Last week the frequency of radio and television ads nearly crowded out all other messages. By tomorrow, we will have blessed relief from their claims and cross-claims and be back to the normal fare of acid reflux remedies, look-alike cars from various manufacturers speeding across the salt flats, and Di-Tech mortgage commercials.
Having been involved in and watched election campaigns for several decades now, I see some patterns as immutable as the tides. Among them:
• After tomorrow night a lot of candidates will Get to Spend More Time with Their Families. This, after all, is the oft-stated wish of political losers.
• No new real issues surface during the final week of a campaign. The candidates try to repackage their earlier charges about their opponents to make them seem fresh. They never are.
• A late and unexpected turn of events can affect the results. No one could have predicted that following the untimely death of Senator Paul Wellstone the Democrats would stage a full-scale political rally when a memorial service had been scheduled. The backlash in Minnesota cut Walter Mondale’s several-point lead to a statistical tie with Norm Coleman, the Republican.
• Candidates will try almost anything to rouse their core voters and get media attention the final week. Consider the case of Shannon O’Brien, the Democrats’ candidate for governor of Massachusetts. In their final debate, Republican Mitt Romney said some of her statements had been “unbecoming” (my dictionary says, “unsuitable; improper”). He meant “rude.” She seized on this as “sexist,” asserting afterward that he would not have used the word had he been referring to a man. Apparently, she’s never heard the military phrase, “Conduct unbecoming an officer …” Teapots have had bigger tempests.

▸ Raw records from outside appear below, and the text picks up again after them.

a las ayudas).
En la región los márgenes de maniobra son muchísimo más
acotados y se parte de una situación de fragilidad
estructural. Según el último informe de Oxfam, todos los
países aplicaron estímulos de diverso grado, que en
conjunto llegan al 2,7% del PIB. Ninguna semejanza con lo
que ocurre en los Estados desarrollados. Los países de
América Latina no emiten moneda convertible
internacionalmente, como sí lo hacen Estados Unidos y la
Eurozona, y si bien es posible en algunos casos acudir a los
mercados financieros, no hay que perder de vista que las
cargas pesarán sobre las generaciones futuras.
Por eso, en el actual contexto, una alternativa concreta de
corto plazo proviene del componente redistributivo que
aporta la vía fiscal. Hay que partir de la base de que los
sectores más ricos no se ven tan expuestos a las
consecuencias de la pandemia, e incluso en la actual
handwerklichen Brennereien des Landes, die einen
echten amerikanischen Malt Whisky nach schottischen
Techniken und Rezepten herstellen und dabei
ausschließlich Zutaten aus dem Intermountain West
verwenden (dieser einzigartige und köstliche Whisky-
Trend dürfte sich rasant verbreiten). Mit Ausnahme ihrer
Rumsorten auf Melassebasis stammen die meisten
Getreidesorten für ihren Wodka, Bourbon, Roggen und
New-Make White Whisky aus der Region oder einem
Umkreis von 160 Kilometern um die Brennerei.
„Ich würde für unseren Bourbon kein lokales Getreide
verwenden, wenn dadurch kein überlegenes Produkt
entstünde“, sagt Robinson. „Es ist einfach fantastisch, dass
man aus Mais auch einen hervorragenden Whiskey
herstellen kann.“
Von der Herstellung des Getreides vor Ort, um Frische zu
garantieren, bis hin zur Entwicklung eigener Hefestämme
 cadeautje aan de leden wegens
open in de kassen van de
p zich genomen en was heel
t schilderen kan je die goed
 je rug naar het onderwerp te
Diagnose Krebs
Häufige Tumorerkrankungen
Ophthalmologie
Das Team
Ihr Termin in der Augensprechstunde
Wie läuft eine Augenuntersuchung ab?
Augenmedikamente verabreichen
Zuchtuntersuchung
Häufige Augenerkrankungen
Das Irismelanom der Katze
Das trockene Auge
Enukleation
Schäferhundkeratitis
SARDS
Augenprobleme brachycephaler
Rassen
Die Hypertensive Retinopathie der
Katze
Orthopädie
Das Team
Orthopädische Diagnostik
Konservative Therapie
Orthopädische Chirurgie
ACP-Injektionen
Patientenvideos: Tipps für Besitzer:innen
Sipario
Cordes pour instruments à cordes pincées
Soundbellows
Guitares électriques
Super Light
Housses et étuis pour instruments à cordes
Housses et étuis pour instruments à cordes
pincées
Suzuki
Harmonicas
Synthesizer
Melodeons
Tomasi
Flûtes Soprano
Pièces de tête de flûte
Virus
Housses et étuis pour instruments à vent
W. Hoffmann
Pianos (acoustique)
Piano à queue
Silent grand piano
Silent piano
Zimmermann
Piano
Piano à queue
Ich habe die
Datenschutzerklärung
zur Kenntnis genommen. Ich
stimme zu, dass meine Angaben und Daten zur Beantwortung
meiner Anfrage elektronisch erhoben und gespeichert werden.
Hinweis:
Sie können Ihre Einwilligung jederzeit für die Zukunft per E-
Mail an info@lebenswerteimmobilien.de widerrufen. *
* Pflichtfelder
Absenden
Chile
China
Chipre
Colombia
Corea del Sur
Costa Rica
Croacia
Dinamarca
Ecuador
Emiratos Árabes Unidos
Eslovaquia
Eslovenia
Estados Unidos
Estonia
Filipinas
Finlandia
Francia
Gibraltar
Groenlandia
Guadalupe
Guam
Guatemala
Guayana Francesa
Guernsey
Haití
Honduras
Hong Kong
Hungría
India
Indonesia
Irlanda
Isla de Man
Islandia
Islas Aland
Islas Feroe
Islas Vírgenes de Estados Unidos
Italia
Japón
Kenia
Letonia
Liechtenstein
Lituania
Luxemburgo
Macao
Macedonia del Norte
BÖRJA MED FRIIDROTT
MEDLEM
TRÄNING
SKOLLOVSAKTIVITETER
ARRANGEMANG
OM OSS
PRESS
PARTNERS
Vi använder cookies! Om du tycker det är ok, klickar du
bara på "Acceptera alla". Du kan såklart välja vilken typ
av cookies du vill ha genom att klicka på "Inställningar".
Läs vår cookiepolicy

• Candidates shun the first-person singular, always referring to themselves as “we,” as in “In the last week we have closed the gap and are within striking distant of our opponent.”
• The candidate who is ahead in a poll quietly sighs in relief; the one who is behind issues a press release asserting that polls don’t mean anything, and even if they did this one was flawed.
• Candidates are fond of the unconditional conditional. Example: Q. Do you think your opponent should support your party’s plan for prescription drug benefits for seniors? A. I would hope so. We are never told when or under what circumstances he or she would hope.
• There is a certain rigid verbal protocol to campaign ad messages. Farms are always “family” farms. Dad, Mom and the kids all share the chores. All businesses are “small” — except the evil ones from which Republicans take contributions (Democrats do, too, but manage to never let on that they do). Seniors are always “deserving” of whatever it is the candidate is proposing to give them.
• Campaign events have a protocol, too. Candidates are always “delighted” to be wherever they are while privately wishing they were home, shoes kicked off and a whiskey-and-water in hand. The person presiding at the event is always “My good friend …” when the candidate scarcely knows him or her.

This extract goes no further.